In other words, with some coordinated shuffling around, there could be regions of ordinary urban density and regions of open space. Which leaves us with the rather surprising conclusion that what Thomas Dick proposed back in 1838 was, if anything, a gross underestimate of what is actually possible in terms of the capacity for people in a star system. Admittedly he didn’t imagine reconfiguring the entirety of Jupiter to build a Dyson sphere, but in a bizarre fashion he was on the right track.

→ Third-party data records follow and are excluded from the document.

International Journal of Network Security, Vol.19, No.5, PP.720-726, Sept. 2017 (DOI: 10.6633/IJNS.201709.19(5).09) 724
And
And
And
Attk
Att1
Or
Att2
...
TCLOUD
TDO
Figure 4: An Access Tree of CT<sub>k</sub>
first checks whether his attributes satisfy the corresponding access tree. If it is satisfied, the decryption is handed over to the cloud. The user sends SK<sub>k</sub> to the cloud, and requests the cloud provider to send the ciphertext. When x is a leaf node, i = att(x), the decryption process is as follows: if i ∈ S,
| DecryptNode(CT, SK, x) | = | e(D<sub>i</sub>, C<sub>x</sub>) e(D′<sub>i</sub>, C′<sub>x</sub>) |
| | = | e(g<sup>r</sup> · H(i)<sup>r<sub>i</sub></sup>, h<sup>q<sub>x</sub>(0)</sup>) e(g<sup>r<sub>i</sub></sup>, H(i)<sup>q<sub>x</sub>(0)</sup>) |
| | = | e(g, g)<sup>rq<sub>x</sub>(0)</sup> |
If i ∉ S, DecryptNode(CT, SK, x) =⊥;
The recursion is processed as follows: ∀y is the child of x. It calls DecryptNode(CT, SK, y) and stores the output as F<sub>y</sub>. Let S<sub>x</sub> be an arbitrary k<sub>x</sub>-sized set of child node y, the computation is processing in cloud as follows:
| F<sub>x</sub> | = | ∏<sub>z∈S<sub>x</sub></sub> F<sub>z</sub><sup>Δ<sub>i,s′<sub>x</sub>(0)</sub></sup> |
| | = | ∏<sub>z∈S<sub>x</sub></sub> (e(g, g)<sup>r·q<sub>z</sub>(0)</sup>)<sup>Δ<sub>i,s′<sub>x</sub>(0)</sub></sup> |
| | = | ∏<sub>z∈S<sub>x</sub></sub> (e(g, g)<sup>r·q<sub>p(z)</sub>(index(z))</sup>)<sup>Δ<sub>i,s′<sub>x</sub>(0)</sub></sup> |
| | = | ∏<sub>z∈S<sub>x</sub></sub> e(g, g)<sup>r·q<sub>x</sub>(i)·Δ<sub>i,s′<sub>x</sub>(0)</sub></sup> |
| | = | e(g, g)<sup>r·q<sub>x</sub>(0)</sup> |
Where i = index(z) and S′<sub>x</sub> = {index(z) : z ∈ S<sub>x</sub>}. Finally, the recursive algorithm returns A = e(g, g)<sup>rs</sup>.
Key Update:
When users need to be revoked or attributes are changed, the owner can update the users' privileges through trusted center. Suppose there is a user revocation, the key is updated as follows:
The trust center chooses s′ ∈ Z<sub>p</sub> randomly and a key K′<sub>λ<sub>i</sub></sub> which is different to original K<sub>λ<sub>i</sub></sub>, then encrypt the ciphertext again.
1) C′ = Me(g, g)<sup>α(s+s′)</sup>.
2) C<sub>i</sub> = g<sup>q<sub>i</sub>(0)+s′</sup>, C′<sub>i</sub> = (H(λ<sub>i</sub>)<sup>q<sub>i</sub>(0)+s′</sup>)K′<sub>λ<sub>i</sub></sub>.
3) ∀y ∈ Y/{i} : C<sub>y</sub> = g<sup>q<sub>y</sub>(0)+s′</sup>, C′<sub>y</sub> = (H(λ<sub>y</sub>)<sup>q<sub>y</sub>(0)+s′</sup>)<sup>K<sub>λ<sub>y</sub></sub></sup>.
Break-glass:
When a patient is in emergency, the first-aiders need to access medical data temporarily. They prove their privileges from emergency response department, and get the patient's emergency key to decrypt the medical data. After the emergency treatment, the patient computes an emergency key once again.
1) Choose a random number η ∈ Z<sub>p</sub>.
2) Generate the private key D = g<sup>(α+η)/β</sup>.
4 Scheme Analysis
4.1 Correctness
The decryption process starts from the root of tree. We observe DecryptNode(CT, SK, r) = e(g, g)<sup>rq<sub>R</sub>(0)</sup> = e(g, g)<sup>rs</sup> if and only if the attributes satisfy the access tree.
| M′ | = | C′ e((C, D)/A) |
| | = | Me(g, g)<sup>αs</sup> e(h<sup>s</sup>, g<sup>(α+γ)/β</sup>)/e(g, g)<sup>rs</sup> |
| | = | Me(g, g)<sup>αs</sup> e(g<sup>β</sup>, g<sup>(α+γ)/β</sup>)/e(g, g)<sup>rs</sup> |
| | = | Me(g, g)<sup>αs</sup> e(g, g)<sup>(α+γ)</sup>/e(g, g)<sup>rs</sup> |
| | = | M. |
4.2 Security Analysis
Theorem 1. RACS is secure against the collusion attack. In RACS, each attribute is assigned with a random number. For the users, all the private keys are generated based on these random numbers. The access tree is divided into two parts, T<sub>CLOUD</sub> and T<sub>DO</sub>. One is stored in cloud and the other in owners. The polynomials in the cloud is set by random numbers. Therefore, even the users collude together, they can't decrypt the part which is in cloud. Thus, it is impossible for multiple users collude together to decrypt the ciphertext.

The biggest constraint is the availability of raw material to actually make 80 million-trillion humans, plus the attendant biomass in other living things to support those people and their environment. This number is 100,000 or so times more than the extrapolated availability of bioelements from carbonaceous asteroids. On the other hand, if we were capable of repurposing all of Jupiter to build a Dyson structure, we could surely also repurpose other worlds to build living things.

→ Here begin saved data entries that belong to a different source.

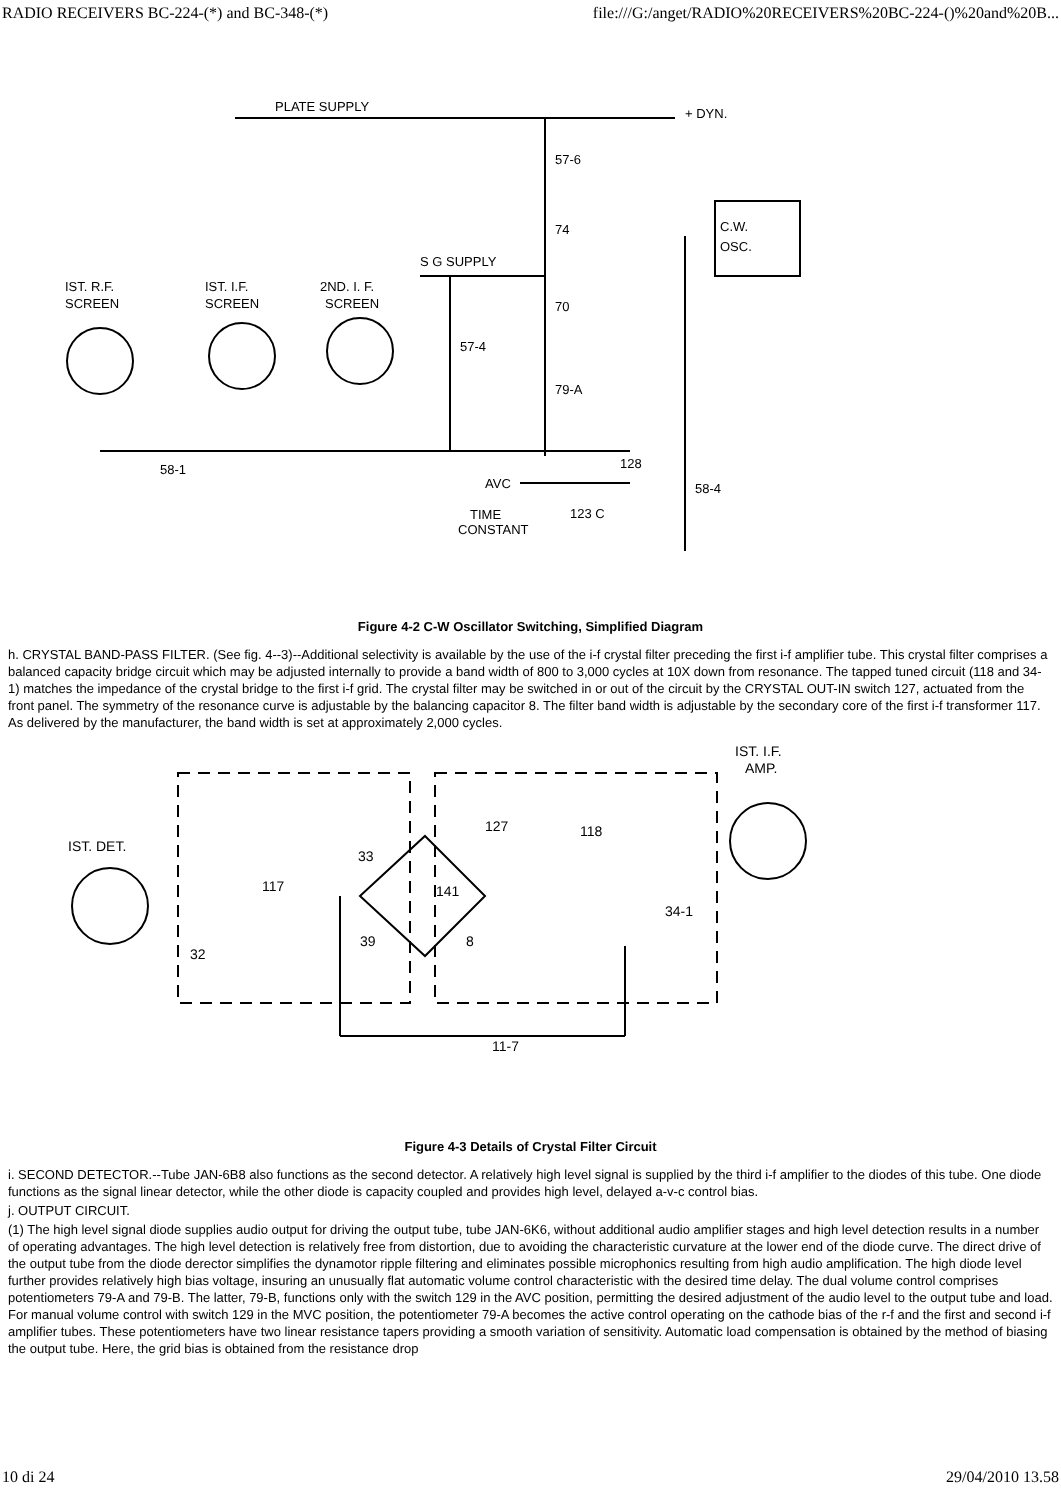RADIO RECEIVERS BC-224-(*) and BC-348-(*) file:///G:/anget/RADIO%20RECEIVERS%20BC-224-()%20and%20B...
PLATE SUPPLY
+ DYN.
57-6
74
70
79-A
C.W.
OSC.
S G SUPPLY
IST. R.F.
SCREEN
IST. I.F.
SCREEN
2ND. I. F.
SCREEN
57-4
58-1
128
AVC
58-4
123 C
TIME
CONSTANT
Figure 4-2 C-W Oscillator Switching, Simplified Diagram
h. CRYSTAL BAND-PASS FILTER. (See fig. 4--3)--Additional selectivity is available by the use of the i-f crystal filter preceding the first i-f amplifier tube. This crystal filter comprises a balanced capacity bridge circuit which may be adjusted internally to provide a band width of 800 to 3,000 cycles at 10X down from resonance. The tapped tuned circuit (118 and 34-1) matches the impedance of the crystal bridge to the first i-f grid. The crystal filter may be switched in or out of the circuit by the CRYSTAL OUT-IN switch 127, actuated from the front panel. The symmetry of the resonance curve is adjustable by the balancing capacitor 8. The filter band width is adjustable by the secondary core of the first i-f transformer 117. As delivered by the manufacturer, the band width is set at approximately 2,000 cycles.
IST. I.F.
AMP.
IST. DET.
117
32
33
39
141
8
127
118
34-1
11-7
Figure 4-3 Details of Crystal Filter Circuit
i. SECOND DETECTOR.--Tube JAN-6B8 also functions as the second detector. A relatively high level signal is supplied by the third i-f amplifier to the diodes of this tube. One diode functions as the signal linear detector, while the other diode is capacity coupled and provides high level, delayed a-v-c control bias.
j. OUTPUT CIRCUIT.
(1) The high level signal diode supplies audio output for driving the output tube, tube JAN-6K6, without additional audio amplifier stages and high level detection results in a number of operating advantages. The high level detection is relatively free from distortion, due to avoiding the characteristic curvature at the lower end of the diode curve. The direct drive of the output tube from the diode derector simplifies the dynamotor ripple filtering and eliminates possible microphonics resulting from high audio amplification. The high diode level further provides relatively high bias voltage, insuring an unusually flat automatic volume control characteristic with the desired time delay. The dual volume control comprises potentiometers 79-A and 79-B. The latter, 79-B, functions only with the switch 129 in the AVC position, permitting the desired adjustment of the audio level to the output tube and load. For manual volume control with switch 129 in the MVC position, the potentiometer 79-A becomes the active control operating on the cathode bias of the r-f and the first and second i-f amplifier tubes. These potentiometers have two linear resistance tapers providing a smooth variation of sensitivity. Automatic load compensation is obtained by the method of biasing the output tube. Here, the grid bias is obtained from the resistance drop
10 di 24 29/04/2010 13.58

In very approximate terms, the total matter of Saturn, Uranus, and Neptune might provide about 10 billion-trillion tons of biologically useful material. The present biomass on the Earth is estimated at around 1 trillion tons, yielding the possibility of forming about 10 billion new terrestrial-size biomasses that could support a total of about 100 million-trillion humans. More than enough to occupy all of the adequately powered terrain of a star-enclosing structure or orbital swarm.
Naturally there are all kinds of caveats. Not least are the assumptions about Earth’s own capacity to sustain humans, since it’s unclear that our present population numbers are really viable for this planet. And at the root of Dyson’s concept is the assumption that simply having the right amount of incoming stellar power translates to a habitable environment. This is a gross simplification of what we know of how ecosystems function, with their constantly incoming and outgoing fluxes of energy and matter and their dynamic variations and evolutions.
But perhaps the most interesting aspect of examining our solar system this way is to realize how parochial we might be in our thinking about life’s growth and potential cosmic occupancy. Just as we once imagined that most planetary systems would look something like ours and then discovered that exoplanets offered far more diverse and alien architectures, our preconceptions about life being a light dusting around a star, confined to a few lucky planetary surfaces, could be woefully blinkered.
Maybe somewhere out there are places where life has gnawed its way through entire worlds to become the bulk of what encircles a star. Thomas Dick was excited to imagine people inhabiting a plurality of stately worlds, but that scenario might only represent a primordial state, before those worlds are remade into something more in step with life’s voracious needs.